I have seen very few of these perfect Maps in my weather lifetime:
|Ocean Surface Temp Anomalies |
Source: Plymouth Weather Center
- Gulf of Alaska and East Pacific Warming: This feature supports a Jet Stream alignment that maintains a ridge in the West and trough in the East.
- North Atlantic Cool Pool: An important difference from last winter. The cool pool supports a Greenland High Pressure system also known as. -NAO. Should this feature dominate as expected, extended periods of cold and snow/ice episodes will plague the Eastern Seaboard.
- El Niño: The warm area is migrating towards the Central Pacific. This feature is its weak/moderate state should add opportunities for Winter Storms.
Northern Hemisphere October Snowcover
The timing and area coverage of snow in October affect winter outcomes by coating vast areas with a layer of snow that would otherwise still be absorbing heat from the sun. An extensive snowcover reflects heat back into space. The resultant cooling distorts the Polar Vortex leading to downstream intrusions of cold that are already impacting us. Rutgers University Snow Lab statistics indicate historic snow advance: ( Data Collection began in 1966).
- Eurasia: Sept and Oct were ranked 8 and 2!
- North America: 1 and 8.
- Northern Hemisphere: 3 Both Months.
The build-up is snow is important due to its strong correlation to Central and Eastern US Cold:
What you need to Know.
I expect this Winter to rival the legendary winters of the late 1970's in terms of cold, storms, and overall disruption. These are my lofty expectations:
- Prolonged Cold: Temperatures 3-5+ degrees below normal. Expect the trend towards higher electric/gas bills to continue. Packing an emergency kit in each car is recommended to ensure warmth and safety. Being sure that your home has a backup source of heat is also recommended.

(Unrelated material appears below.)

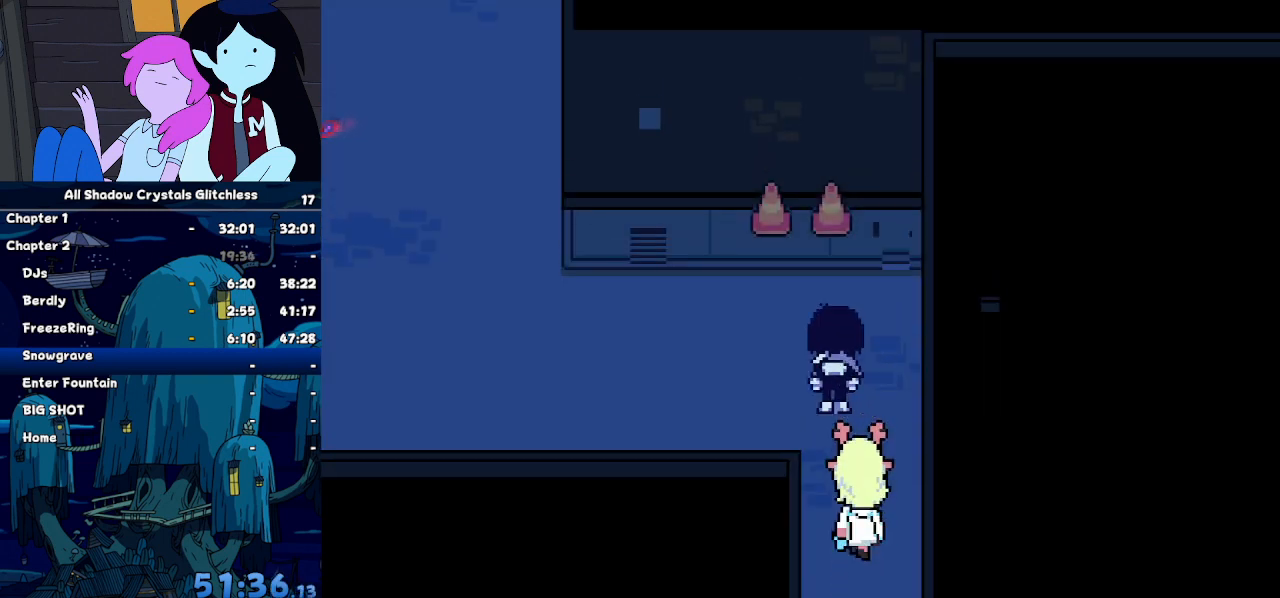
{"keys": ["left"], "events": [[200, "up", "up"]]}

- Snow/Ice: Actual snowfall forecasts for this region are problematic because of ice not being included in long term totals. 1976-77, our coldest winter, recorded 3.5" of snow. The prescence of El Nino should bend our Raleigh-Durham snow totals north of 1977-78 approximately 11" outcome. This season will be remembered for the Nor'easter's.
- Closing and Delays: Wake County Schools should expect 12-15 days of delays or closings.

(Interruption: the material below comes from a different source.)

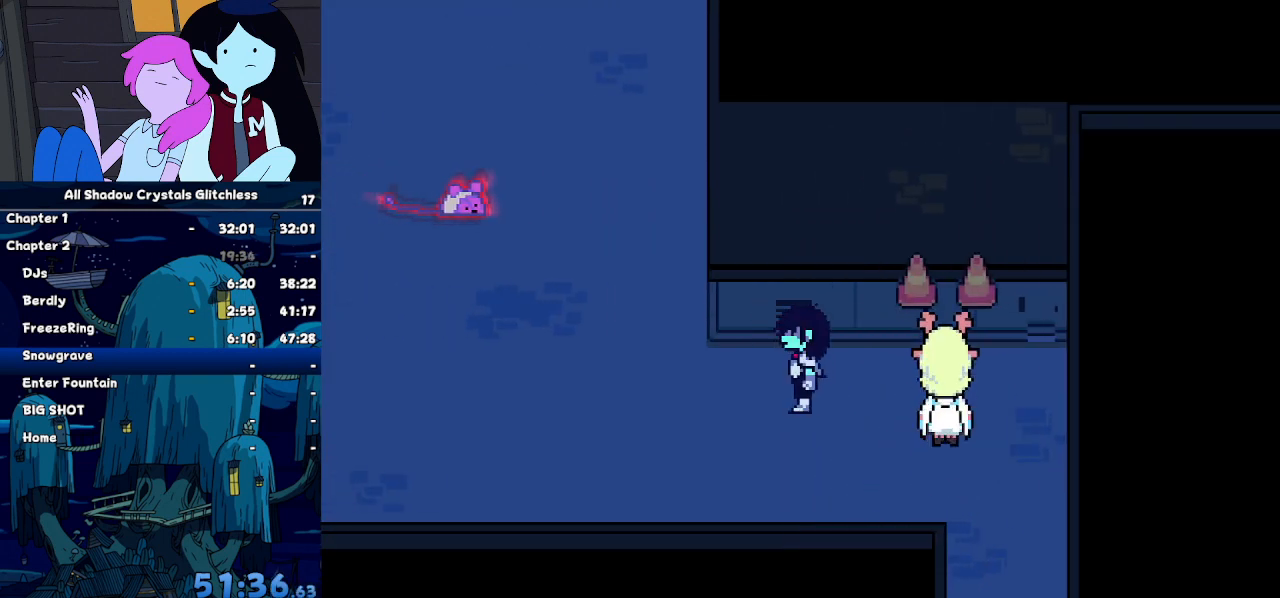
{"keys": ["left"], "events": []}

We are overdue for a week+ disruption to transportation, food and grocery supplies. I recommend the following:
- Be Supplied: Maintaining a larger reserve of food and other necessities (like Toilet Paper) so that 5-7 day stretches can be managed comfortably.

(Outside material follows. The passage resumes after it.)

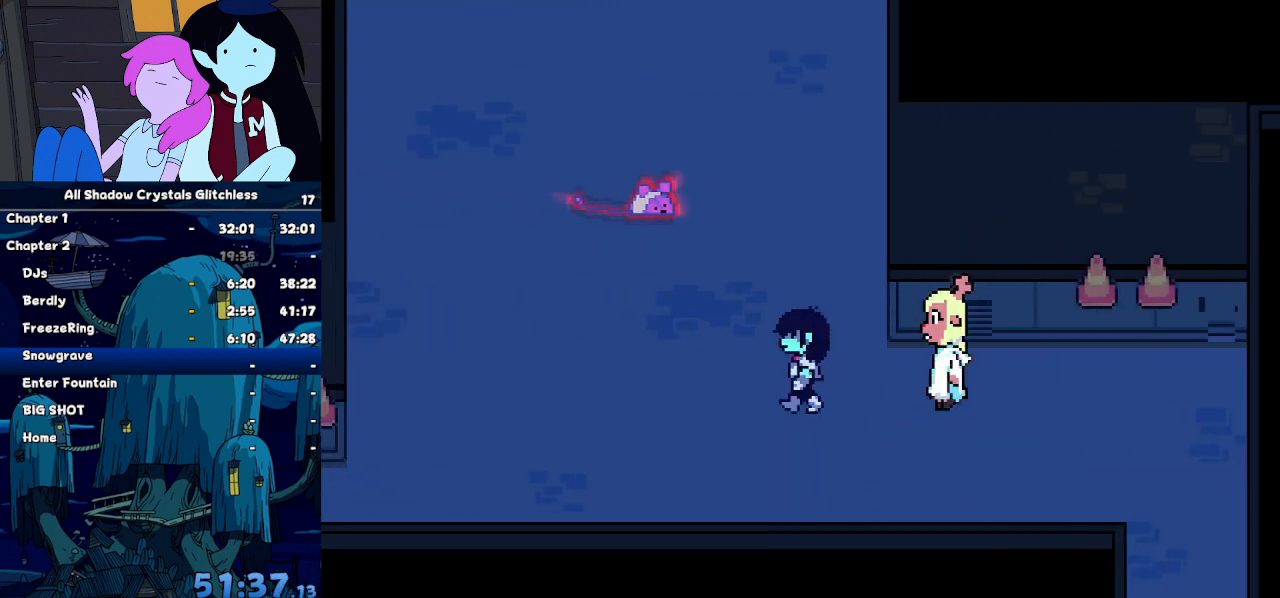
{"keys": ["left", "up"], "events": [[67, "up", "down"]]}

- Secondary Power/Heat: In 2003, a historic ice storm knocked out large stretches of the power grid for days. We are overdue to a similar disruption. Have a plan for what to do if electricity is knocked out. How will you and your family keep warm? Cell phone battery powered chargers are also very inexpensive.
- Be Home: As recently as last year, horror stories about taking 4-5 hours to drive 2 miles were common during a storm that started in the Triangle around noon. Keep the roads available for those who must work. Work from home if possible. Plan B would be to leave work before the first flake hits the ground. People learned last year how quickly a few flakes progressed to snow covered roads.
- Be Safe: Enjoying a good snowfall is a lot of fun. Wear proper boots and gloves. Avoid trees and other situations that snow or ice weight can lead to serious injury or death. Know where your sled is going before finding out using the school of hardknocks. Have fun but be smart...
Winter 2014-15 promises to be cold with plenty of opportunities for snow and ice. The potential exists for Central VA through North Central SC to see the worst anyone can remember. Even if we do not achieve those lofty expectations, a memorable winter period will be experienced nonetheless.